Obtan an expression for potential energy of a particle performing S.H.M. What is the value of potential energy at (i) Mean position, and (ii) Extreme position
Solution
Potential Energy :
→ consider a particle of mass ‘m’ performing S.H.M along AB about mean position ‘O’.
→ OB = OA = a.
∴ When particle of mass ‘m’ performs S.H.M. is at distance x from its mean position.

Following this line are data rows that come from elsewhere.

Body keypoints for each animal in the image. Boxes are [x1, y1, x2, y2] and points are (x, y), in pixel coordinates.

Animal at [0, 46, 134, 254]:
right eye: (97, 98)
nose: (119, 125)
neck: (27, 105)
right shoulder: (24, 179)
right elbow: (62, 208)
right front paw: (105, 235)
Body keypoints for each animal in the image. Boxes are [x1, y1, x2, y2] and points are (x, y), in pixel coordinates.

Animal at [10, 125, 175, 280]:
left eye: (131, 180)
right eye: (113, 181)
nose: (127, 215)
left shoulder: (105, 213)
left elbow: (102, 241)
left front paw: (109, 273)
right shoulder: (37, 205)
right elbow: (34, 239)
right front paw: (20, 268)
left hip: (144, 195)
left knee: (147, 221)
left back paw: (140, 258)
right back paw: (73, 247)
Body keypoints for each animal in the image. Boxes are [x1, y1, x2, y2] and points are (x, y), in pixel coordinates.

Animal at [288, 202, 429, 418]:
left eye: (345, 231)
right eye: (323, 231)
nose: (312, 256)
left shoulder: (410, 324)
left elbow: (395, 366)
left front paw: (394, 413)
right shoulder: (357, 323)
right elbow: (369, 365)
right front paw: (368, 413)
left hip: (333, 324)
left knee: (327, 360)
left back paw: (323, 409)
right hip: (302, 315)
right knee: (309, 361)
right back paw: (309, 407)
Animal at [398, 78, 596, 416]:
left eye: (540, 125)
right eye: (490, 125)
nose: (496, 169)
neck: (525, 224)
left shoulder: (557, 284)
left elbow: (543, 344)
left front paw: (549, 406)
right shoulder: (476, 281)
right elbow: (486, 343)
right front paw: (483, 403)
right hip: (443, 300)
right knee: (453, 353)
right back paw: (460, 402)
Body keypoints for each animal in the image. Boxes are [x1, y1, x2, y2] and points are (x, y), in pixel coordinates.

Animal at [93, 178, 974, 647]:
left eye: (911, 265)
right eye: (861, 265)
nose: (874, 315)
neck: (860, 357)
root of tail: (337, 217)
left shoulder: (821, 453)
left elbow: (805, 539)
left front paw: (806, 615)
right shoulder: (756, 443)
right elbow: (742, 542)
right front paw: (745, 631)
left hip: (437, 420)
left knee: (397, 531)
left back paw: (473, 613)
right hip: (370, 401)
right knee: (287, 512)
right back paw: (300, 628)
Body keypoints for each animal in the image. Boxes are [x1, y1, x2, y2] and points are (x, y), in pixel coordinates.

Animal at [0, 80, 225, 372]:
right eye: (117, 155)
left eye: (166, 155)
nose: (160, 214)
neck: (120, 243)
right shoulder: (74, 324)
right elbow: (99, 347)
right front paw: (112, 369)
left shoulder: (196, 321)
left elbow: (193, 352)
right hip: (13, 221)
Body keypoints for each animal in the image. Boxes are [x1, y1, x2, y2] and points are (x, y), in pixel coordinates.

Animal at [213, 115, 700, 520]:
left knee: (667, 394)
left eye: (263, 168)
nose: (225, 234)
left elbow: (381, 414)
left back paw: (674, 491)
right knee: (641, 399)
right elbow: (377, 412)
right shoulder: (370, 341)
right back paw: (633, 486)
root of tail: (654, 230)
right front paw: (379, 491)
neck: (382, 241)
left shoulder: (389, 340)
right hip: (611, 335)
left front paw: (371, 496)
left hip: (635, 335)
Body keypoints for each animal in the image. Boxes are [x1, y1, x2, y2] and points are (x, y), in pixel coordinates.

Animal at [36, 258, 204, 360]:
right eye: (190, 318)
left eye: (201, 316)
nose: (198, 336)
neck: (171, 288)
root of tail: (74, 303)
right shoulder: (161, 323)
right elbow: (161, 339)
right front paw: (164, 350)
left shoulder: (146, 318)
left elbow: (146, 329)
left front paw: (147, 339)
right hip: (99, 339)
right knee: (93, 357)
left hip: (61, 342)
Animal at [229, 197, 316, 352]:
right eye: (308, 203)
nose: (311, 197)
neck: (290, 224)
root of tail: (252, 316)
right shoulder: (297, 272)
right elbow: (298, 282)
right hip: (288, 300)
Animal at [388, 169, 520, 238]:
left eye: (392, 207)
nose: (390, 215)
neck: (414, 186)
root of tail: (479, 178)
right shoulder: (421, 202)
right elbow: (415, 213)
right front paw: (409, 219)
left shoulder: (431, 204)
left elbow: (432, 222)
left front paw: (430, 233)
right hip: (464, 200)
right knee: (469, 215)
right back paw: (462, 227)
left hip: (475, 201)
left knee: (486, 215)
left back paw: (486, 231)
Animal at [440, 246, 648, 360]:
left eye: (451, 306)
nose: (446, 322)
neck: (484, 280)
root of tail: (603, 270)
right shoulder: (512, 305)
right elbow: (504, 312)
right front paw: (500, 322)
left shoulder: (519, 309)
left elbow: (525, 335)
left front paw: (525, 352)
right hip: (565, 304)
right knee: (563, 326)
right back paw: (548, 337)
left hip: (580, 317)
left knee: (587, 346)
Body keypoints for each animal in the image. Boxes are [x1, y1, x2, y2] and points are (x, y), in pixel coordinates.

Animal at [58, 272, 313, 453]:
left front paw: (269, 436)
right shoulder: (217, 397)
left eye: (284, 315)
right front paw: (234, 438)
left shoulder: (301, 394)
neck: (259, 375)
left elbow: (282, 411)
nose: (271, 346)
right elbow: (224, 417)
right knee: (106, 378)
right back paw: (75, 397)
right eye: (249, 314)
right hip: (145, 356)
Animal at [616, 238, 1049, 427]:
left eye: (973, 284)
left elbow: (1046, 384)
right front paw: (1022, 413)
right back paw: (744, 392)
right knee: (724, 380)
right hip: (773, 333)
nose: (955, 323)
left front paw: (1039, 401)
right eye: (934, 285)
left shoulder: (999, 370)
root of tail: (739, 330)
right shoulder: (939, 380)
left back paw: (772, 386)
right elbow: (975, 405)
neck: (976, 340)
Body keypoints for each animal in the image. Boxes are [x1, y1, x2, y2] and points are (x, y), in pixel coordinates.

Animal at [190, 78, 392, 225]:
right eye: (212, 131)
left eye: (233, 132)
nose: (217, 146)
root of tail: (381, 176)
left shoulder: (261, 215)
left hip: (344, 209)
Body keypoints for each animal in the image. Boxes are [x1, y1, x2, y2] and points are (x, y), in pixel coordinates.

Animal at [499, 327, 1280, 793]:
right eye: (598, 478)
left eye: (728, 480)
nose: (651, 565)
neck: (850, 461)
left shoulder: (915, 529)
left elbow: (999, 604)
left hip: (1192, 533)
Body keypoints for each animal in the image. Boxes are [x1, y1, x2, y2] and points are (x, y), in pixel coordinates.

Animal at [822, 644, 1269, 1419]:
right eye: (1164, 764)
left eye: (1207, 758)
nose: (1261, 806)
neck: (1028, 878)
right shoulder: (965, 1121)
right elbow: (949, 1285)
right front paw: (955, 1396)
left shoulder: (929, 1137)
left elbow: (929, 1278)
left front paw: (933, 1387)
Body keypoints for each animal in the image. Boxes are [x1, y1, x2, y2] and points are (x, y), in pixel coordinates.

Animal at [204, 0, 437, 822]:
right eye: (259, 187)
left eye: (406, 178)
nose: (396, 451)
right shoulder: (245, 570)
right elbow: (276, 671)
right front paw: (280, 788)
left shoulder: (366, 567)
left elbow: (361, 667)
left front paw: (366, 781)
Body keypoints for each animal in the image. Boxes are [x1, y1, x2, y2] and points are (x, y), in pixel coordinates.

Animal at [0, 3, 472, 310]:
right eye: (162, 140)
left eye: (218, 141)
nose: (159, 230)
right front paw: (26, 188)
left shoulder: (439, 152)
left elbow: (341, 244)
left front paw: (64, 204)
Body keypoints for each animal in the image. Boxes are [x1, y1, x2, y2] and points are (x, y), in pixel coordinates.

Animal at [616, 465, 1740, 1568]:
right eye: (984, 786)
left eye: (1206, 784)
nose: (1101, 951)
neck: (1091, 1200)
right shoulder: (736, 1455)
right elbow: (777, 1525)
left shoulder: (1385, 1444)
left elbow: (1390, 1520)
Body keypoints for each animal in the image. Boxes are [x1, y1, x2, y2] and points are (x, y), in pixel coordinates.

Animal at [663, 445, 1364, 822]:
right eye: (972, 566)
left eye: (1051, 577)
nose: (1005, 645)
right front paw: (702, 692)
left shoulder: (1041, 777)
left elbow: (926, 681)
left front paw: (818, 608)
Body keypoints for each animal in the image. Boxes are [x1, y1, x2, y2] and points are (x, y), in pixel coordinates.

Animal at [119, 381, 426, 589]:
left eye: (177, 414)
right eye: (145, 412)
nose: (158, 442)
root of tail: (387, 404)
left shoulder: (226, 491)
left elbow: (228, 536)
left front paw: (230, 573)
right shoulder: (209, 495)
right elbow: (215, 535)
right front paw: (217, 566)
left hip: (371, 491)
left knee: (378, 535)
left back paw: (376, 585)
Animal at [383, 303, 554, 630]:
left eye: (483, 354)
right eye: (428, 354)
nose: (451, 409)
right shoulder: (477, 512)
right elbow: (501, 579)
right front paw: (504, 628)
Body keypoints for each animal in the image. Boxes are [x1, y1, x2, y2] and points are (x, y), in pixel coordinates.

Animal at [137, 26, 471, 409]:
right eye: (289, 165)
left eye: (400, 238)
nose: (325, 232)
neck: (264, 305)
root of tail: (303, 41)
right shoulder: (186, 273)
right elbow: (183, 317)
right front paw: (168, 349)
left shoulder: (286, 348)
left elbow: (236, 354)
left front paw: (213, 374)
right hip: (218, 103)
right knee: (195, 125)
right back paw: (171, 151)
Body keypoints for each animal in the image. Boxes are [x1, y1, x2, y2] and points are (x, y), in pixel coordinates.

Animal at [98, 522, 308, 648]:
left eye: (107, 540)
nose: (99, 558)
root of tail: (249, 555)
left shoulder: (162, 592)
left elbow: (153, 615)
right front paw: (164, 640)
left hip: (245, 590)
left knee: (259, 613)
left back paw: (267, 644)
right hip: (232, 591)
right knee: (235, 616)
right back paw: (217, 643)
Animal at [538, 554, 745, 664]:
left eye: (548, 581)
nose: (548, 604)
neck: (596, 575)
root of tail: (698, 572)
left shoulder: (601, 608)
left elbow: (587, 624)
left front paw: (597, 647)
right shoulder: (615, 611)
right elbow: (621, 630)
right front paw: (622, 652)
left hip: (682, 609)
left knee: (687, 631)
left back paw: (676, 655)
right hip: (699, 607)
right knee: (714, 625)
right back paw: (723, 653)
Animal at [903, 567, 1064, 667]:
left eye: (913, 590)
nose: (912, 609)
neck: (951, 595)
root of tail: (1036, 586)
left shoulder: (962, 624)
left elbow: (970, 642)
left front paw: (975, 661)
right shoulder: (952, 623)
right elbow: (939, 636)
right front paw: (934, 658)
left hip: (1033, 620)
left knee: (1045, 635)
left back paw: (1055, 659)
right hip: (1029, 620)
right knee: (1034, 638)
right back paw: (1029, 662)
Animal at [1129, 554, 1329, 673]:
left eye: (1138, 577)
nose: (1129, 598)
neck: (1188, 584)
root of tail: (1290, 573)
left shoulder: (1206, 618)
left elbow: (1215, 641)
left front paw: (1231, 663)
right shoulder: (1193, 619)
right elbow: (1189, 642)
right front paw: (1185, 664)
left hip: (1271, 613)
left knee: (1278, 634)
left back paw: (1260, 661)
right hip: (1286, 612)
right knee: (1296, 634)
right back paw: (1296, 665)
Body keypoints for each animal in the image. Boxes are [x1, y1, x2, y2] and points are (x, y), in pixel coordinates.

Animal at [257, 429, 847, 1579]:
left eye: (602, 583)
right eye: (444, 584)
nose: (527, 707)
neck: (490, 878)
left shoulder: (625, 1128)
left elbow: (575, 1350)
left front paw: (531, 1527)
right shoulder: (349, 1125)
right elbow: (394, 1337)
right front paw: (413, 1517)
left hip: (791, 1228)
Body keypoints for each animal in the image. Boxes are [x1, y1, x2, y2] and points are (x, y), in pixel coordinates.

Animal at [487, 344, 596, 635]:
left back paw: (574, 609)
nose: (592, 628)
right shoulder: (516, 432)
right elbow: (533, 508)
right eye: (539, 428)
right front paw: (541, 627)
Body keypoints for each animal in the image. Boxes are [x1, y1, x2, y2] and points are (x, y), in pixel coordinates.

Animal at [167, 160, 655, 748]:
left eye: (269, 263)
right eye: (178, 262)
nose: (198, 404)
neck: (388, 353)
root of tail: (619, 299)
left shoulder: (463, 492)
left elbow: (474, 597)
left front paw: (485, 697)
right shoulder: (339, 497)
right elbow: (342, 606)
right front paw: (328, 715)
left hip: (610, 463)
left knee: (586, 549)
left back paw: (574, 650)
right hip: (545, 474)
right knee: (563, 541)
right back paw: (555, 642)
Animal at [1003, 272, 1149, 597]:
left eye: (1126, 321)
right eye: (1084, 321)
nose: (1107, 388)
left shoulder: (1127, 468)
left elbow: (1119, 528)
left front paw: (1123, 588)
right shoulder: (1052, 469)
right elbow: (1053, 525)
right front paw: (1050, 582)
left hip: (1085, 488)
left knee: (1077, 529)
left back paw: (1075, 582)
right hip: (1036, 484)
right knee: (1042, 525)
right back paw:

→ Let ‘F = k x’ be the restoring force acting on the particle where k → force constant.
→ Let the particle is displaced by infinitesimal small distance 'dx'.
∴ Workdone,
dw = - fdx= -(-kx) dx= kxdx.
∴ total workdone is ,
`∫ dw= ∫ _(x=0)^x kxdx =k ∫ _(x=0)^x xdx`
`W = 1/2 kx^2= 1/2 mω^2x^2` `[∵ ω^2 = k/m]`
∴ this workdone is stored in the form of P.E.
∴ `P.E = 1/2 kx^2 = 1/2mω^2x^2`
Cases :
(i) at Mean position : - x = 0
∴ P.E = 0
(ii) at extreme position : x = ± a
∴ magnitude of P.E. is,
∴ `P.E =1/2 mω^2a^2`